China Takes Supercomputer Crown From U.S. for First Time Since 2017 | Technology News
China took back a coveted computing crown from the United States on Tuesday, ratcheting up a fierce technological competition that has implications for science, national security and geopolitics.
LineShine, a massive computing system in Shenzhen, China, was declared the world’s fastest by a group of researchers using a set of standard tests for supercomputers. Besides raw speed, the system stood out because it uses only standard microprocessors and not the special-purpose chips called graphics processing units, which most high-end supercomputers rely on for heavy number crunching.
That underlying design could point to a better way to blend artificial intelligence with traditional scientific tasks, said Jack Dongarra, an organiser of the so-called Top500 list of the world’s most powerful supercomputers.
Dongarra, a professor of computer science and electrical engineering at the University of Tennessee, recently inspected the new machine, at the Shenzhen Cloud Computing Centre. LineShine’s test results were more than 20% faster than those of El Capitan, a system at Lawrence Livermore National Laboratory in California that has topped a twice-yearly ranking of supercomputer performance since November 2024. China had not placed a machine at the top of the list since 2017.
“It’s an impressive system,” Dongarra said of LineShine. “They upped us by developing a system that is not reliant on GPUs.”
The new supercomputer adds to the race between China and the United States for technological supremacy. U.S. tech giants like OpenAI, Anthropic and Google have developed leading AI models, while another American company, Nvidia, has become the world’s dominant supplier of AI chips. China has tried to innovate in different ways, with the Chinese startup DeepSeek releasing a cutting-edge artificial intelligence model last year using just a tiny fraction of specialised AI chips.

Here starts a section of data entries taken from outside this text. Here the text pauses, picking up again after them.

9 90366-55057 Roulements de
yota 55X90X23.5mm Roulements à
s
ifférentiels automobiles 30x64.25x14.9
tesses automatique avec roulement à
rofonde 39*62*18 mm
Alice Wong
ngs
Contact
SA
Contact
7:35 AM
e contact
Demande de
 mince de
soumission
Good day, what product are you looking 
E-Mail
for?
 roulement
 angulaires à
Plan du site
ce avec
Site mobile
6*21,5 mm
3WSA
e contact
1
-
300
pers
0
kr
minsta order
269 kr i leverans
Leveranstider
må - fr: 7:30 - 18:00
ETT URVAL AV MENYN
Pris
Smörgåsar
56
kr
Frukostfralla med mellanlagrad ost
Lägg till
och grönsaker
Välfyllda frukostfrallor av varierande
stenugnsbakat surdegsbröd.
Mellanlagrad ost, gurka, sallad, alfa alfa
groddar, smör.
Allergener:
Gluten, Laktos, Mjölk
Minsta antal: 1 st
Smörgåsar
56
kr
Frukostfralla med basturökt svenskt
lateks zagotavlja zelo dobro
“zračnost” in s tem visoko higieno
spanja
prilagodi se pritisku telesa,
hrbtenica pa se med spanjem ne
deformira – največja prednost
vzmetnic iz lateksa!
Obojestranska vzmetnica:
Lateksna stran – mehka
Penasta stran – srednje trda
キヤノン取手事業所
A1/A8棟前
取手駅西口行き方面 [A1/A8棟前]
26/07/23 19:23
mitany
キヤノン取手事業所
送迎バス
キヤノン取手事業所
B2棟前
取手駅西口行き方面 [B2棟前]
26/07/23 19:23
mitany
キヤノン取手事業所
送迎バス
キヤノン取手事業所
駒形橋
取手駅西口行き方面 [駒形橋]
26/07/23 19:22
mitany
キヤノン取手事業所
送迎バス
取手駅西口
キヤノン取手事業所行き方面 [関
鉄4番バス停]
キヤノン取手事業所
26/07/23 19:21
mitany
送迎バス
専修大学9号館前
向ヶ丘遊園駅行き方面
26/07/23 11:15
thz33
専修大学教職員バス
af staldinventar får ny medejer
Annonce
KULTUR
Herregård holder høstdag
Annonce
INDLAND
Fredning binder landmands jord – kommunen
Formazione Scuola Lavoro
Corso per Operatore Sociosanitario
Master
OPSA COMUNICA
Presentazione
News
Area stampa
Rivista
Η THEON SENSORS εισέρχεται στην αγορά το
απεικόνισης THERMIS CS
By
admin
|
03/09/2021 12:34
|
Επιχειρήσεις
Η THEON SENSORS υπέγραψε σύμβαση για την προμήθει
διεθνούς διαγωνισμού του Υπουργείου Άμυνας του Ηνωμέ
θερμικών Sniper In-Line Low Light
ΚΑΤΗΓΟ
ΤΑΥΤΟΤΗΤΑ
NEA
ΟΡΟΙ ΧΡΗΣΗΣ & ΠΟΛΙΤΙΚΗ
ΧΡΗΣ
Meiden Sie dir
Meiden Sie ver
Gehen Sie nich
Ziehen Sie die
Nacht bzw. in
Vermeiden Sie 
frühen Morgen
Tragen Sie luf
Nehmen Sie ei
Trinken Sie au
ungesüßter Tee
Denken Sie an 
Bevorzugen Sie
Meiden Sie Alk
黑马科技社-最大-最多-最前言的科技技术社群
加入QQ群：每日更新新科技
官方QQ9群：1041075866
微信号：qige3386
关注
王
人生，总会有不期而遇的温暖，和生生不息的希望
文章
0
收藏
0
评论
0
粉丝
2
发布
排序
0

Supercomputers, a term for the largest machines dedicated to science, have been used since the 1960s for tasks such as creating climate models, cracking codes and designing nuclear weapons. They typically use high-precision mathematics, expressing numbers with 64 bits of data.
Story continues below this ad
Commercial AI systems from companies like Google and OpenAI, by contrast, can be even faster. They can use approximations for tasks such as identifying images or selecting the next word in a sentence, relying on what are known as 4-bit and 8-bit numbers that allow the systems to make many simpler calculations at once.